Others are speculating that it was a "paper" launch and that there was no real stock available anywhere outside of the review cards sent to the YouTubers, etc. Of course that's full-blown tin-foil hat.
I highly doubt that. There are a number of people trying to counter the scalping by not paying the money. They are offering up huge dollar amounts, and effectively wasting the scalper's time. So odds are this is one of those. There is sort of a war going on between them.
GN went to AIBs directly and most have said that the stock was similar to the Turing launch, so no, this was not a paper launch. The issue here is the demand is totally insane. Several retailers all crashed when the cards went on sale. The retailers also said they they received record amounts of traffic during the launch, more than Black Friday. Obviously that would not happen without huge demand. And sure, some of the traffic probably came from bots, too.
The video is kind of long, 30 minutes, but Steve goes into great detail here. He discusses past launches, and how several big launches this year all sold out super fast. The COVID situation has changed things, as more people are at home.
But the conclusion is that this is not a paper launch.
Everything about this looks legit. New seller: check. Stupid round bid: check. Pre-order: check.
I checked with someone I know who works at the local Microcenter. They got more than they got for the launch of Turing. They had a parking lot full of people more than one hour before opening, they started giving out numbers one hour before. They had sold out before the store opened and that was with a one per customer rule.

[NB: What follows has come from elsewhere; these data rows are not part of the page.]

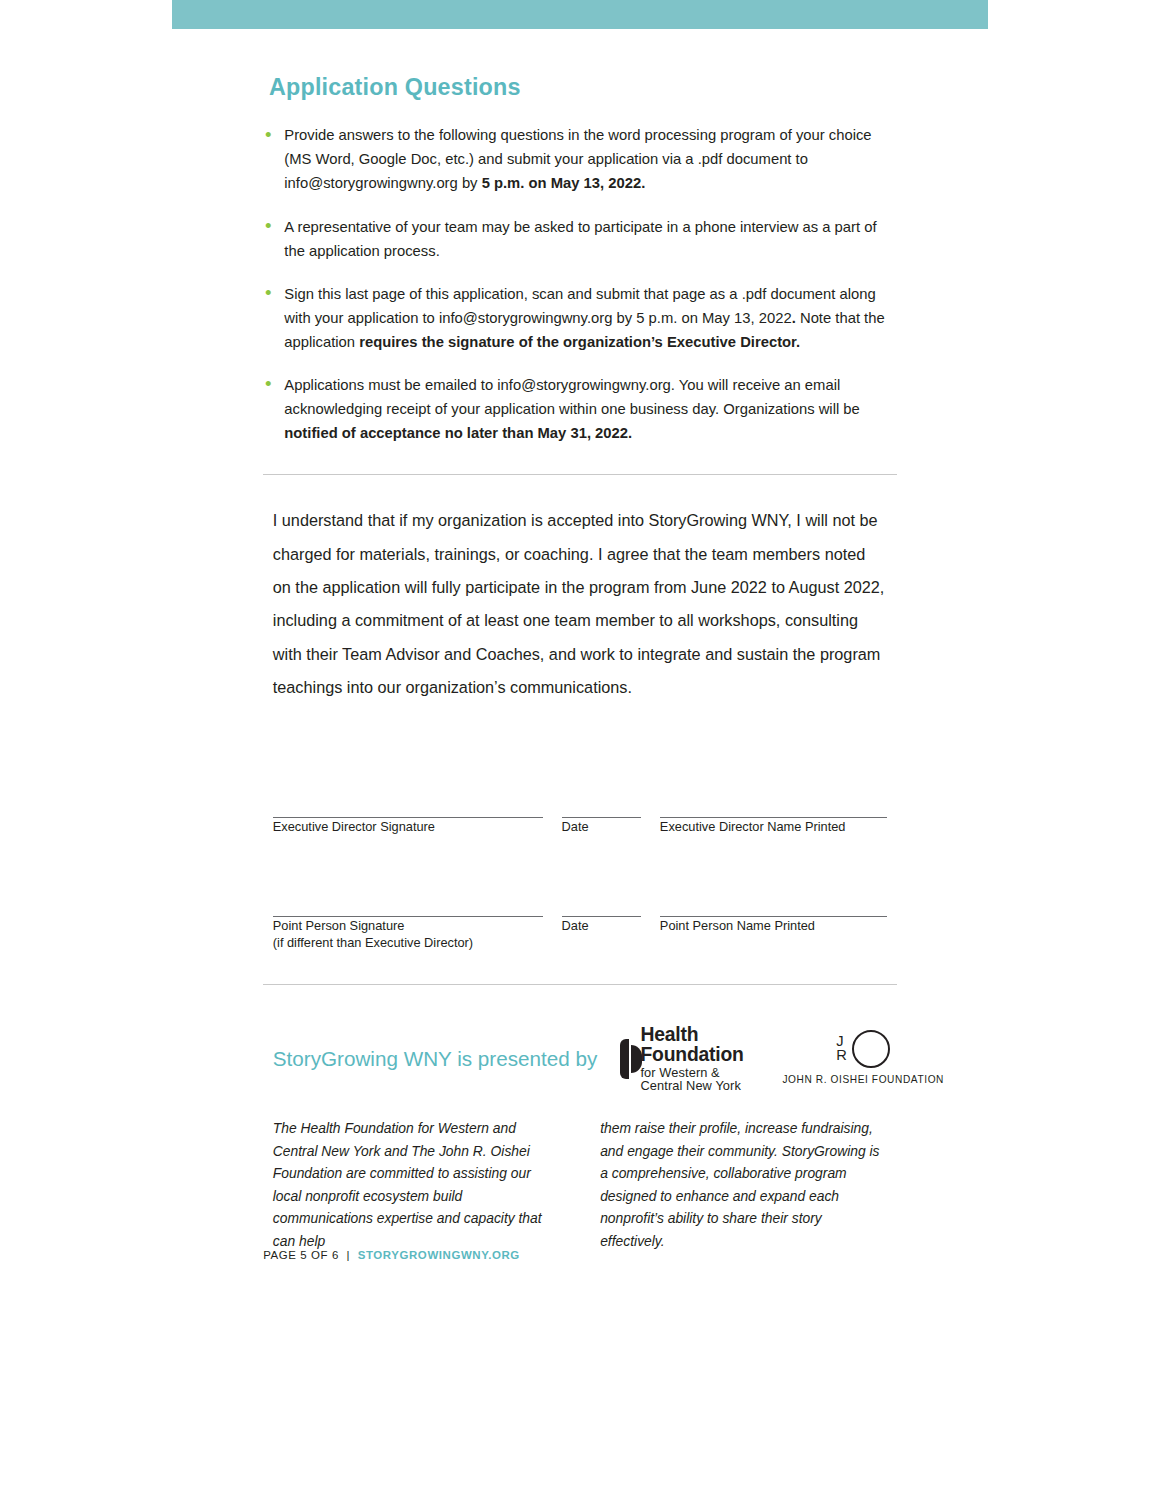Application Questions
Provide answers to the following questions in the word processing program of your choice (MS Word, Google Doc, etc.) and submit your application via a .pdf document to info@storygrowingwny.org by 5 p.m. on May 13, 2022.
A representative of your team may be asked to participate in a phone interview as a part of the application process.
Sign this last page of this application, scan and submit that page as a .pdf document along with your application to info@storygrowingwny.org by 5 p.m. on May 13, 2022. Note that the application requires the signature of the organization’s Executive Director.
Applications must be emailed to info@storygrowingwny.org. You will receive an email acknowledging receipt of your application within one business day. Organizations will be notified of acceptance no later than May 31, 2022.
I understand that if my organization is accepted into StoryGrowing WNY, I will not be charged for materials, trainings, or coaching. I agree that the team members noted on the application will fully participate in the program from June 2022 to August 2022, including a commitment of at least one team member to all workshops, consulting with their Team Advisor and Coaches, and work to integrate and sustain the program teachings into our organization’s communications.
| Executive Director Signature | | Date | | Executive Director Name Printed |
| Point Person Signature (if different than Executive Director) | | Date | | Point Person Name Printed |
StoryGrowing WNY is presented by
Health Foundation
for Western & Central New York
J
R
JOHN R. OISHEI FOUNDATION
The Health Foundation for Western and Central New York and The John R. Oishei Foundation are committed to assisting our local nonprofit ecosystem build communications expertise and capacity that can help
them raise their profile, increase fundraising, and engage their community. StoryGrowing is a comprehensive, collaborative program designed to enhance and expand each nonprofit’s ability to share their story effectively.
PAGE 5 OF 6 | STORYGROWINGWNY.ORG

This is what is different than before. You don't typically have so many people camping out for the launch of a PC part. For gaming consoles, yes, that has been routine for years. I waited in line for a Sega Dreamcast! HA! But GPUs? That is pretty unprecedented. You often see a few of the diehards at any such launch, but not a parking lot full of them. This really illustrates the incredible demand for these cards.
If anything, this tells us one thing: PC gaming is bigger than ever before.

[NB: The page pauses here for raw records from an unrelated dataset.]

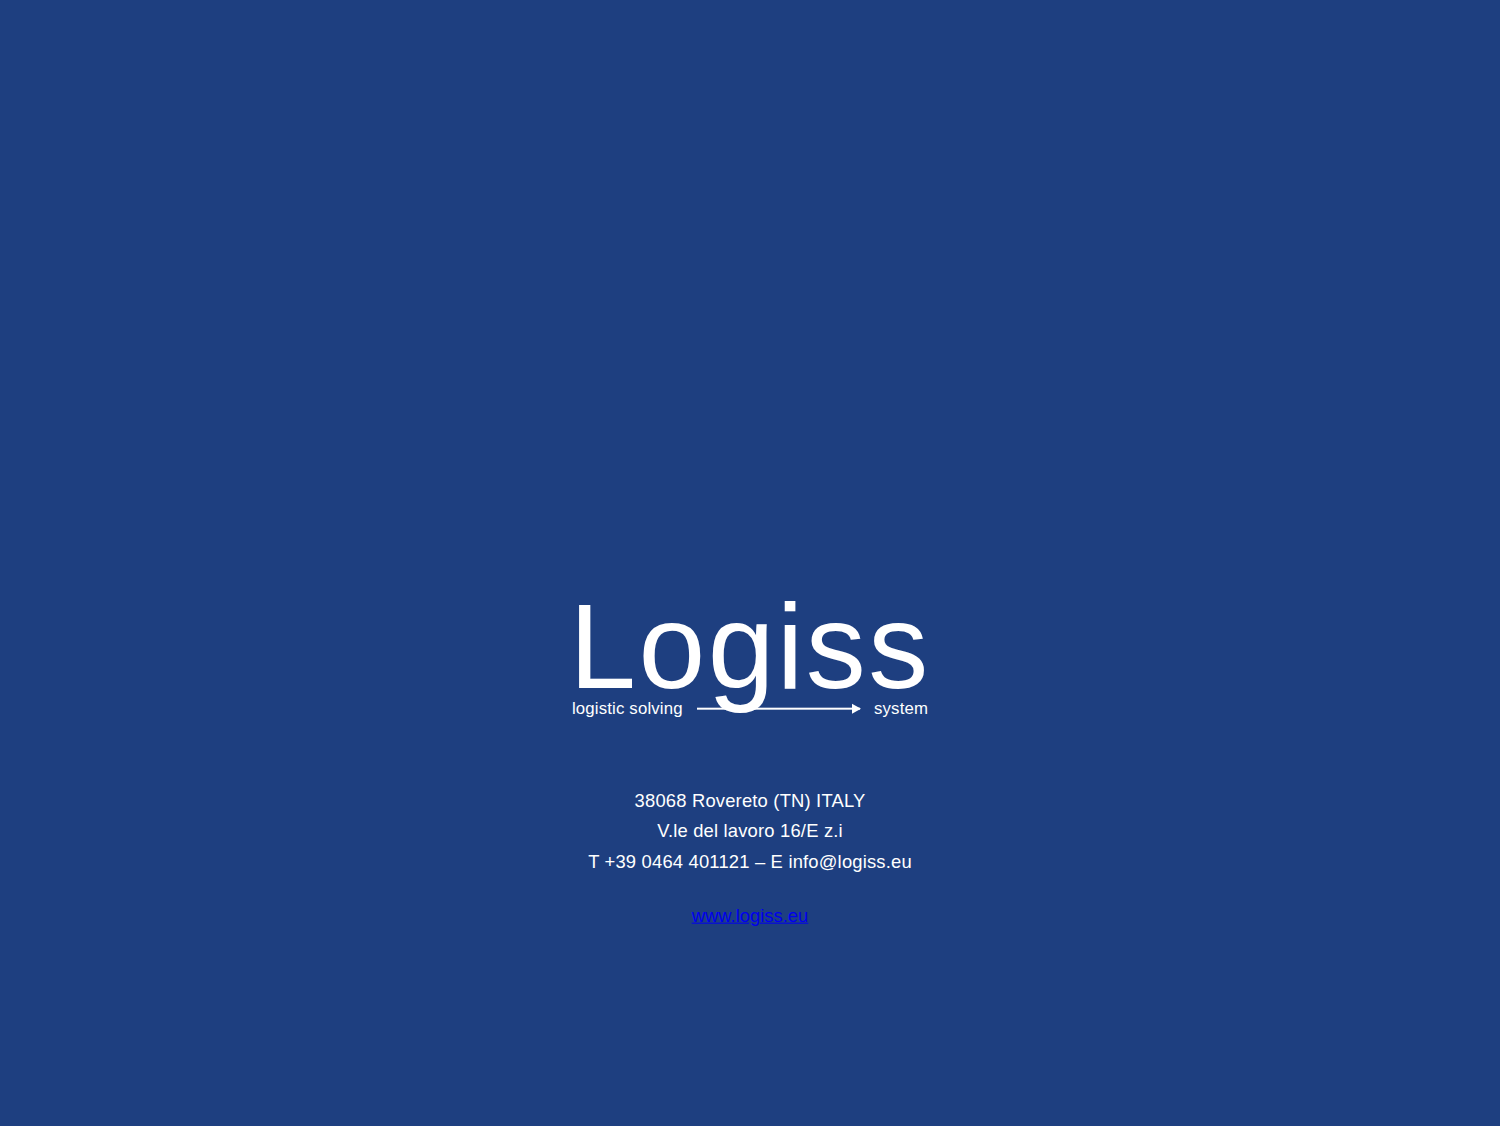Logiss
logistic solving system
38068 Rovereto (TN) ITALY
V.le del lavoro 16/E z.i
T +39 0464 401121 – E info@logiss.eu
www.logiss.eu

Also, with how the websites crashed and then showed no stock before many could even place an order, this also tells me that buying these GPU in person at a physical store may have been the way to go. At least for launch. The scalpers can't game the physical retail system without paying extra people up front to wait for them, and that defeats the purpose of the scalping mark up. So if some people really want one of these cards, driving to the store each day before they open may be the best option.